Camino a la última estación del paseo aparecieron los delfines rosados y grises saltando en el río, como si supieran que estábamos ansiosos por verlos y jugaran con nosotros para despistarnos. En Macedonia,la tribu indígena nos recibió con cantos y bailes y diversidad de artesanías hechas por ellos con madera, dientes de piraña, escamas de pescado y más. El regreso en lancha a Leticia tardó unos 40 minutos, en medio del imponente paisaje del río Amazonas y de la selva adornaban el camino. Esa noche cayó un aguacero bíblico, mucho más intenso de los que conocemos.

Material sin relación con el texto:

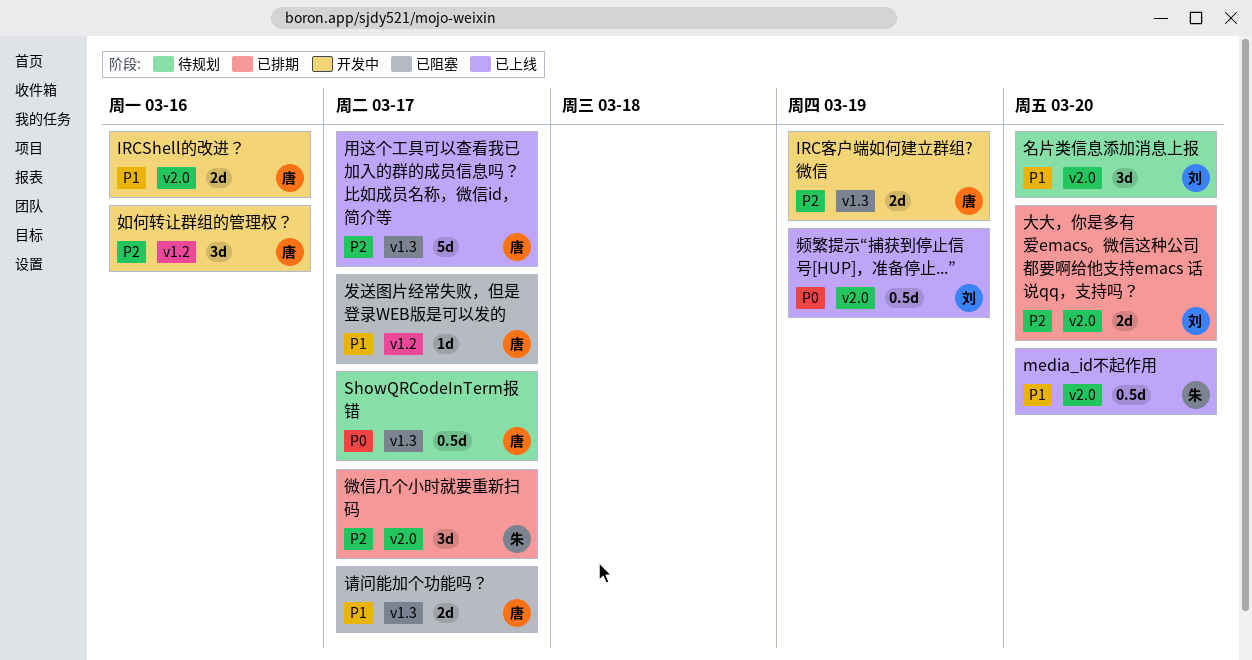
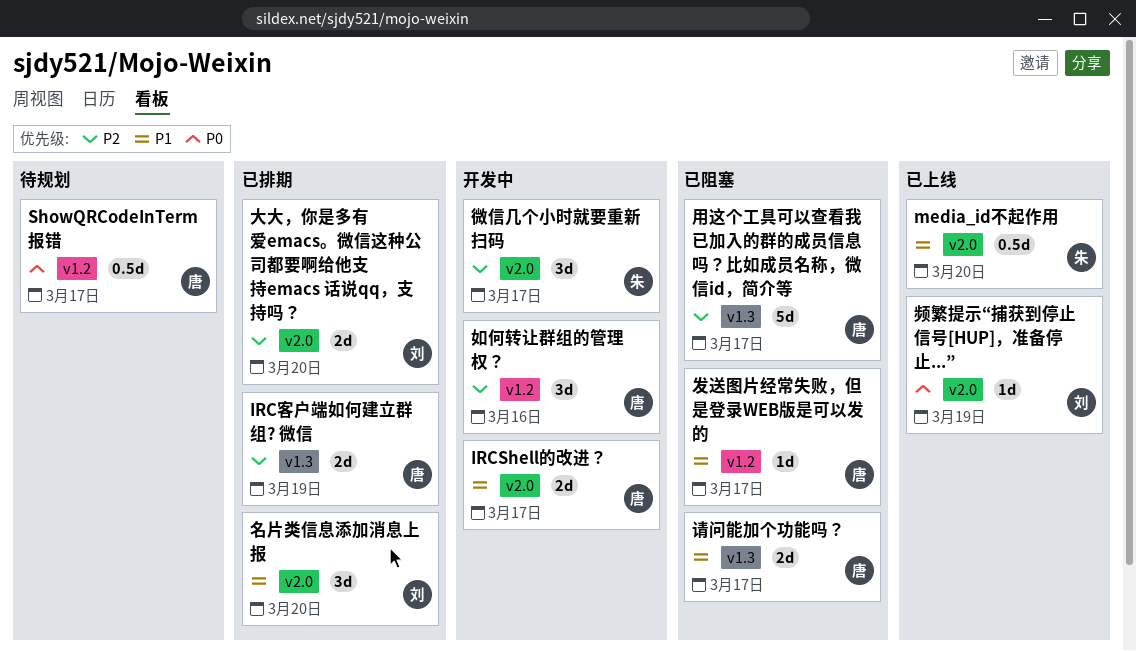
IRCShell的改进？, due: Mar 16 -> Mar 17
IRC客户端如何建立群组? 微信, status: 开发中 -> 已排期
ShowQRCodeInTerm报错, label: v1.3 -> v1.2
名片类信息添加消息上报, status: 待规划 -> 已排期
微信几个小时就要重新扫码, status: 已排期 -> 开发中
用这个工具可以查看我已加入的群的成员信息吗？比如成员名称，微信id，简介等, status: 已上线 -> 已阻塞
频繁提示“捕获到停止信号[HUP]，准备停止...”, estimate: 0.5d -> 1d

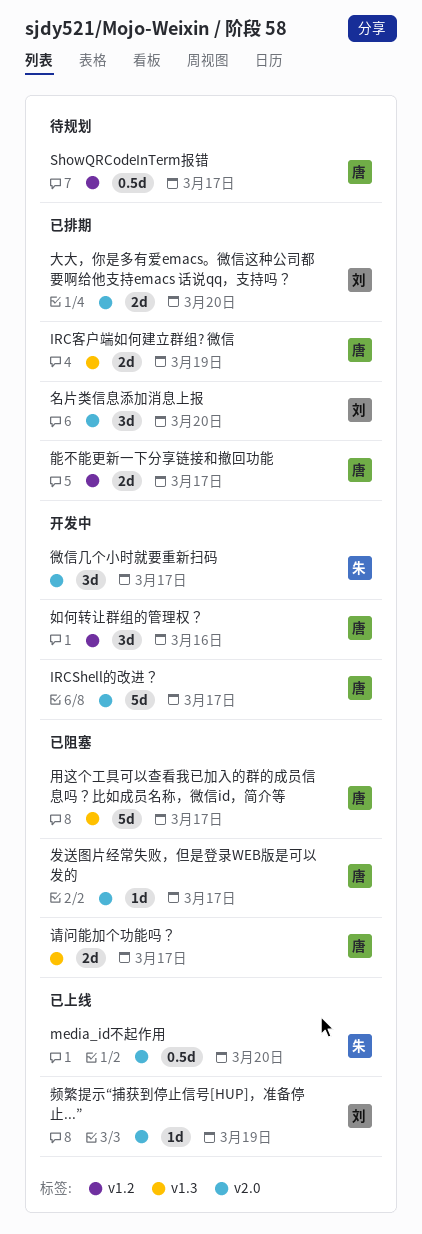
IRCShell的改进？, estimate: 2d -> 5d
发送图片经常失败，但是登录WEB版是可以发的, label: v1.2 -> v2.0
能不能更新一下分享链接和撤回功能: none -> present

A los amantes de los deportes extremos les recomiendo ir a Omagua, distante unos veinte minutos en moto. Es un bosque tropical amazónico de muy altos árboles con ruidos, chillidos y berrinches de todos los animales posibles, y el aire más puro que he respirado en toda mi vida, ha sido acondicionado para ofrecer a los turistas una experiencia única de canopy.Con un grupo de argentinos iniciamos la aventura, que inició subiendo con un arnés por una cuerda que colgaba de un árbol a una altura de 35 metros. Una vez arriba, en la copa del árbol, la siguiente prueba era atravesar un puente colgante bastante estrecho, solo cabía un pie a la vez, para el que nos dijeron que ahora la dificultad no era tanto física sino mental (me concentré y lo pasé rápido). La siguiente era lanzarnos de un árbol a otro colgando de una cuerda y amarrada a un arnés; luego cruzar una malla casi que gateando, otra cuerda más corta y la última y de las mejores, fue lanzarme en caída libre (!) por la misma cuerda que subí al comienzo.

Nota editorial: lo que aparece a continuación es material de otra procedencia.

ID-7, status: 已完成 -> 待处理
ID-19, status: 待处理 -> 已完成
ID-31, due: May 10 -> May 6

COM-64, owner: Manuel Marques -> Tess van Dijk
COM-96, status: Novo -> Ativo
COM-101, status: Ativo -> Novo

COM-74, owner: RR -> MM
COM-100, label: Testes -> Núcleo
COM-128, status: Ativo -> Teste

Una vez en tierra tuve el tiempo justo para correr al aeropuerto a tomar el avión que me llevaría de vuelta a Bogotá. Estar en el Amazonas con su río, sus animales, su gente, y el hecho de ir sola, de conocerme, de expandir mi mente, de arriesgarme, me permitieron conectarme de una manera real conmigo y con ese lugar, la selva que no se deja cambiar por el hombre, es ella la que nos cambia, nos enseña y nos transforma. ¡Hakuna Matata!